◆ Texto de lectura
:::::

En descampado
Con bastante comprensión, y no sin alguna preocupación, José María Ruiz Soroa nos hablaba hace unos días de la nueva etiqueta ideológica del socialismo vasco, de su "vasquismo". Lo hacía en un artículo valiente, ya por el sólo hecho de plantear el tema, y en unos términos con los que estoy de acuerdo en su mayor parte. Entre sus conclusiones, se hallaba la de constatar la irrupción de un momento histórico singular: "aquél en que el socialismo vasco asume deliberadamente el nacionalismo entre sus principios". Bien, no quiero dedicar mi artículo a precisar el alcance del término vasquismo. Siempre me ha parecido uno de esos eufemismos de graduación, cuyo verdadero contenido se revela una vez que se han superado ciertas prevenciones timoratas, y el tiempo nos despejará su silueta nacionalista. Así que, dejémoslo estar y vayamos con otra de las afirmaciones de José María Ruiz Soroa, la de que Rodríguez Zapatero "ha hecho suyo el esquema nacionalista de comprensión del Estado".

:::::

Copia todas las palabras y frases que el artículo sobre el socialismo vasco pone entre comillas.

:::::

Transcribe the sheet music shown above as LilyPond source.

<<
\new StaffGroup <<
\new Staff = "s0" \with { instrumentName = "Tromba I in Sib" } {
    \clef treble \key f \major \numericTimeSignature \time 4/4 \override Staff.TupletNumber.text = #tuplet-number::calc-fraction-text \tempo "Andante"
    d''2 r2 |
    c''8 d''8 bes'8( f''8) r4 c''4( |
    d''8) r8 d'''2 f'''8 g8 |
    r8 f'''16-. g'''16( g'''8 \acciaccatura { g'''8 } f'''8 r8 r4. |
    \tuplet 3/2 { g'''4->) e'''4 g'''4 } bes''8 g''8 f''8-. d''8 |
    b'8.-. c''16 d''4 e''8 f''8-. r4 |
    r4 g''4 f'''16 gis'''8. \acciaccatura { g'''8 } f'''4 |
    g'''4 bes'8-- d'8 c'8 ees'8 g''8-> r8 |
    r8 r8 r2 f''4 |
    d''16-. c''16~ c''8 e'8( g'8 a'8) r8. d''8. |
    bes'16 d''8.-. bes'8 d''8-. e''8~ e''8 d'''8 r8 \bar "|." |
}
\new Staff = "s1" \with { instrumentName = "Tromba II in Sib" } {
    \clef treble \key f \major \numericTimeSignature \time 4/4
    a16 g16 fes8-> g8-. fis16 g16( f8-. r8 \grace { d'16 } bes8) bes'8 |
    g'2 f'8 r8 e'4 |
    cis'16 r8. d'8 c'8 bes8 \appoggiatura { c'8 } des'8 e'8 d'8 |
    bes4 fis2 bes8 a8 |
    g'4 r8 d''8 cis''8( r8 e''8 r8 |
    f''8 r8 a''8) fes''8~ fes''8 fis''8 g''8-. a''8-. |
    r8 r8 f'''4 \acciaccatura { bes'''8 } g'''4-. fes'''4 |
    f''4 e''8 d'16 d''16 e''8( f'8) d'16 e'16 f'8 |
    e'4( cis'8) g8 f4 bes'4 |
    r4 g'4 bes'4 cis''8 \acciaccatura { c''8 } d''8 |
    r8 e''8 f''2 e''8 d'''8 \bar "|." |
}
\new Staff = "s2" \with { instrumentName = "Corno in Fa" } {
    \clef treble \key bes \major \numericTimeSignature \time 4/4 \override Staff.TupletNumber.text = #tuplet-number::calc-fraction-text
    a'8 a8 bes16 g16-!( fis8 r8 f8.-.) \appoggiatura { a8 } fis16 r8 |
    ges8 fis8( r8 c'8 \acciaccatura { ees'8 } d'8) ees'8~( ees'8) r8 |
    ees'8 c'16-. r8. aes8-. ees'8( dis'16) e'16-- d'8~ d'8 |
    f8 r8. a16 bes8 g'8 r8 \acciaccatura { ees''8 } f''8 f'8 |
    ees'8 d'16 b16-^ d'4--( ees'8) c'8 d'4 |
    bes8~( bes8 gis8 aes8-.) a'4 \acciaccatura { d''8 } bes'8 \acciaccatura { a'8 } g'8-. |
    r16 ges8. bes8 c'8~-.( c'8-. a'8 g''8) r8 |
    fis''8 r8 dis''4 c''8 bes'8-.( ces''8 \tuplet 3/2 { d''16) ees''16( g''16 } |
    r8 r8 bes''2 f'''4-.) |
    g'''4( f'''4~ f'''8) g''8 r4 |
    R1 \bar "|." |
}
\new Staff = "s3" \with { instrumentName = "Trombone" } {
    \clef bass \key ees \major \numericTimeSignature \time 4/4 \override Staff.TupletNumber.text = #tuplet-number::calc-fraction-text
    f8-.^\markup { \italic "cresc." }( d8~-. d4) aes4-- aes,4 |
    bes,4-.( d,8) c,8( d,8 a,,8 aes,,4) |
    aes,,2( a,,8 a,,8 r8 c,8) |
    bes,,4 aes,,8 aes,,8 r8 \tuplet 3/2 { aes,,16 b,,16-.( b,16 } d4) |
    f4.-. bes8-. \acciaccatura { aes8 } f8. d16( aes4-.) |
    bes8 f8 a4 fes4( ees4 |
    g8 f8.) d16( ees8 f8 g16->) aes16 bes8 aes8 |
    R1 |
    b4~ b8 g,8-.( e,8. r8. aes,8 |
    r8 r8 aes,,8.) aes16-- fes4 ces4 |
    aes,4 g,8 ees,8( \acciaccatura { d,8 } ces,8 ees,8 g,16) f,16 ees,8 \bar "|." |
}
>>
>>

:::::

◆ La respuesta
- "vasquismo"
- "aquél en que el socialismo vasco asume deliberadamente el nacionalismo entre sus principios"
- "ha hecho suyo el esquema nacionalista de comprensión del Estado"